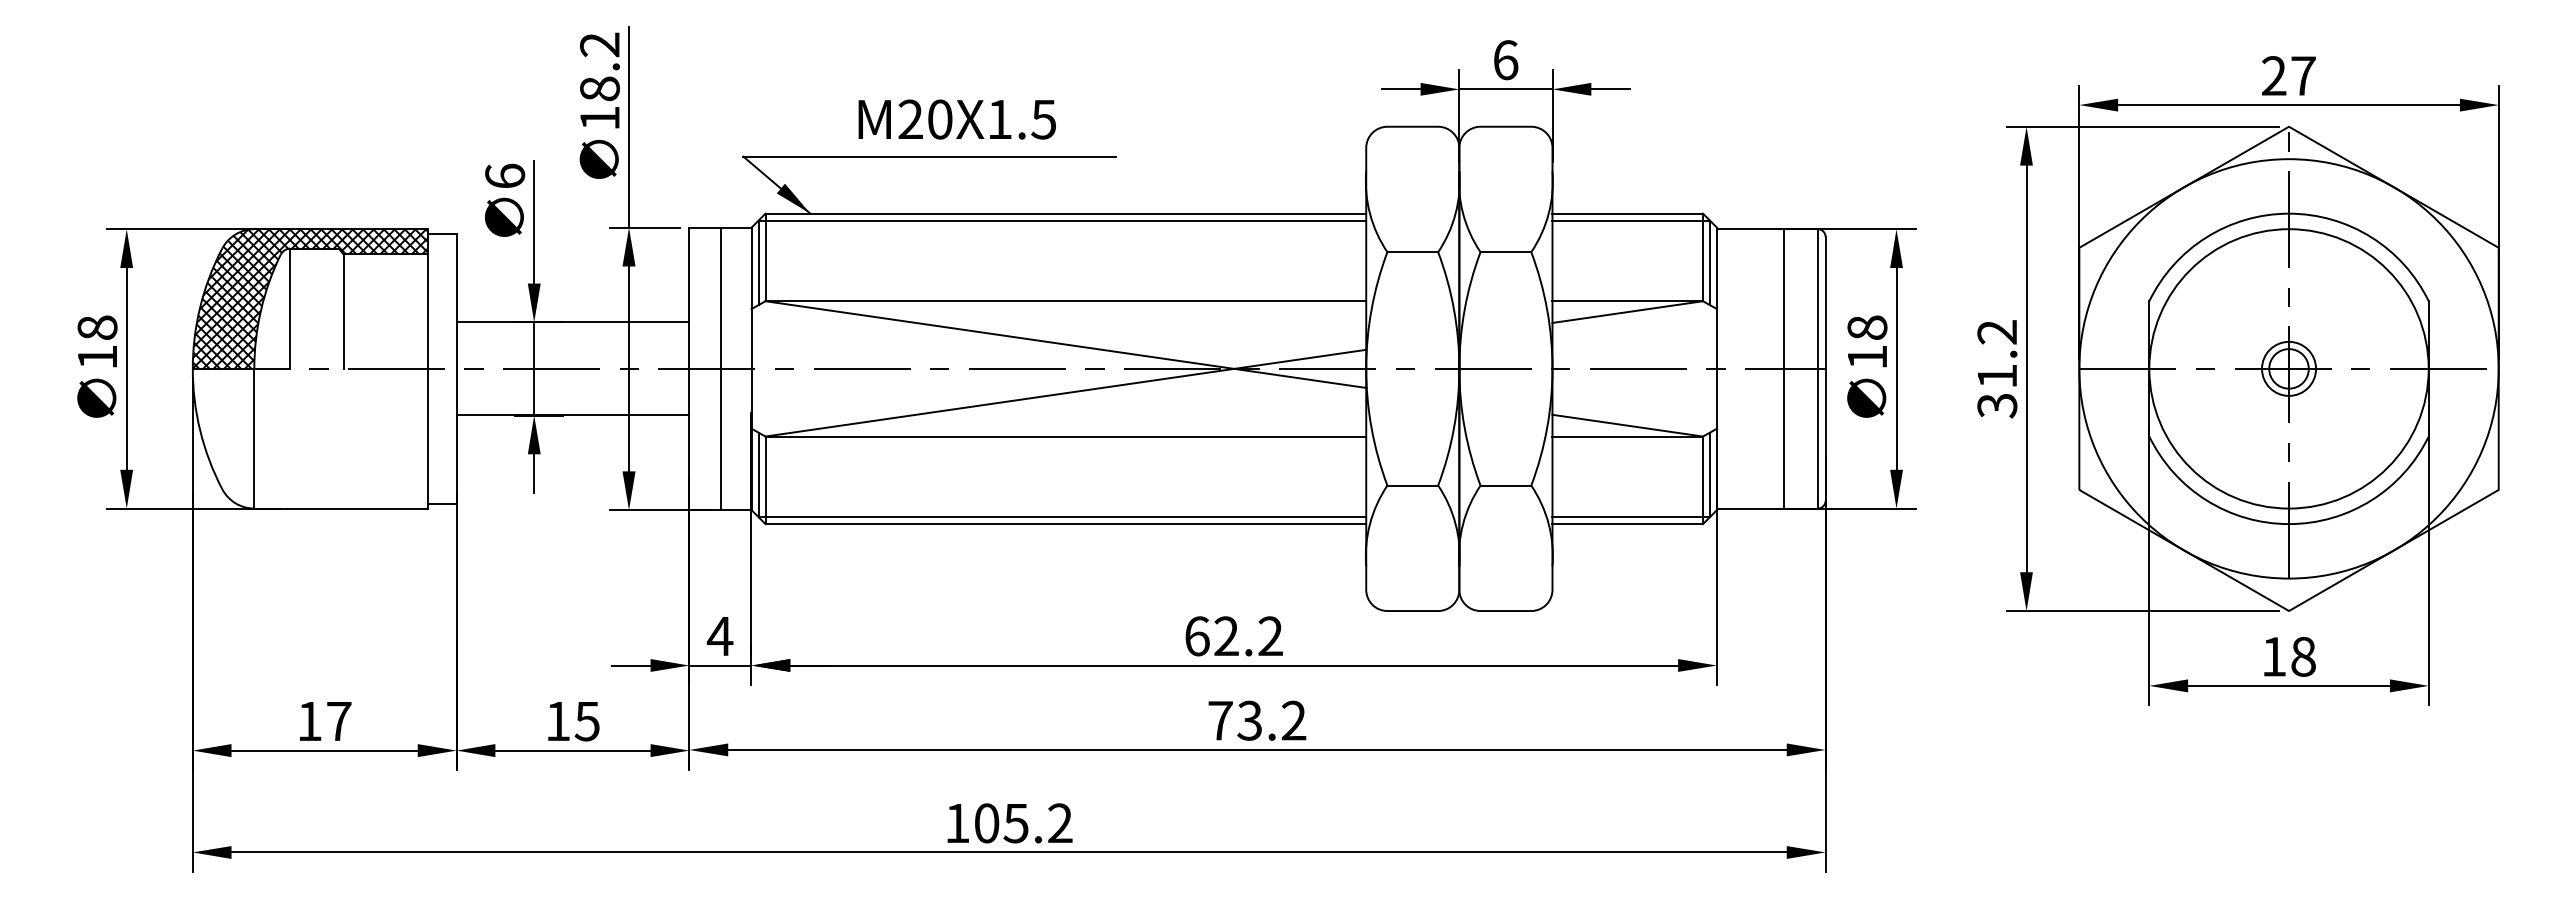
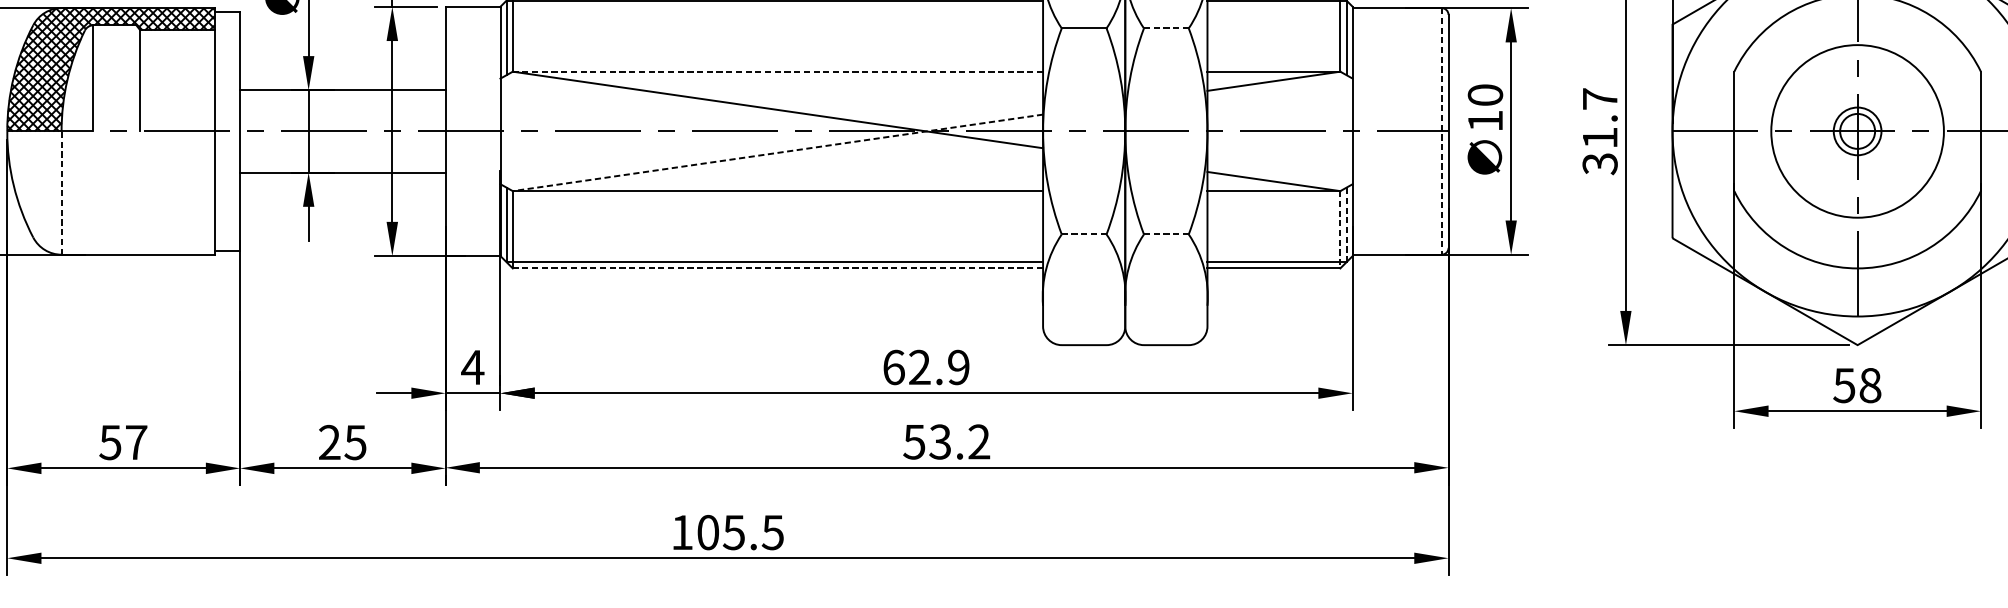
line: (1506, 252) -> (1166, 28), solid -> dashed
line: (1065, 301) -> (777, 71), solid -> dashed
text: (1867, 327) -> (1485, 94), 18 -> 10
text: (1996, 332) -> (1599, 99), 31.2 -> 31.7
line: (720, 368) -> (473, 131), removed
line: (1783, 368) -> (1411, 131), removed
line: (1817, 368) -> (1441, 131), solid -> dashed
circle: (2288, 368) -> (1857, 131), size x0.7
line: (1065, 393) -> (777, 153), solid -> dashed
line: (254, 438) -> (61, 192), solid -> dashed
line: (1709, 474) -> (1346, 224), solid -> dashed
line: (1703, 480) -> (1340, 229), solid -> dashed
line: (1413, 485) -> (1084, 234), solid -> dashed
line: (1506, 485) -> (1166, 234), solid -> dashed
line: (1065, 524) -> (777, 268), solid -> dashed
text: (1270, 636) -> (958, 367), 62.2 -> 62.9
text: (2273, 656) -> (1843, 385), 18 -> 58
text: (558, 720) -> (330, 441), 15 -> 25
text: (1219, 720) -> (913, 441), 73.2 -> 53.2
text: (309, 721) -> (110, 442), 17 -> 57
text: (1059, 823) -> (772, 532), 105.2 -> 105.5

--

» **What you should do**:
From the material above, please return each line containing "text".

» **Result for this exercise**:
text: (1867, 327) -> (1485, 94), 18 -> 10
text: (1996, 332) -> (1599, 99), 31.2 -> 31.7
text: (1270, 636) -> (958, 367), 62.2 -> 62.9
text: (2273, 656) -> (1843, 385), 18 -> 58
text: (558, 720) -> (330, 441), 15 -> 25
text: (1219, 720) -> (913, 441), 73.2 -> 53.2
text: (309, 721) -> (110, 442), 17 -> 57
text: (1059, 823) -> (772, 532), 105.2 -> 105.5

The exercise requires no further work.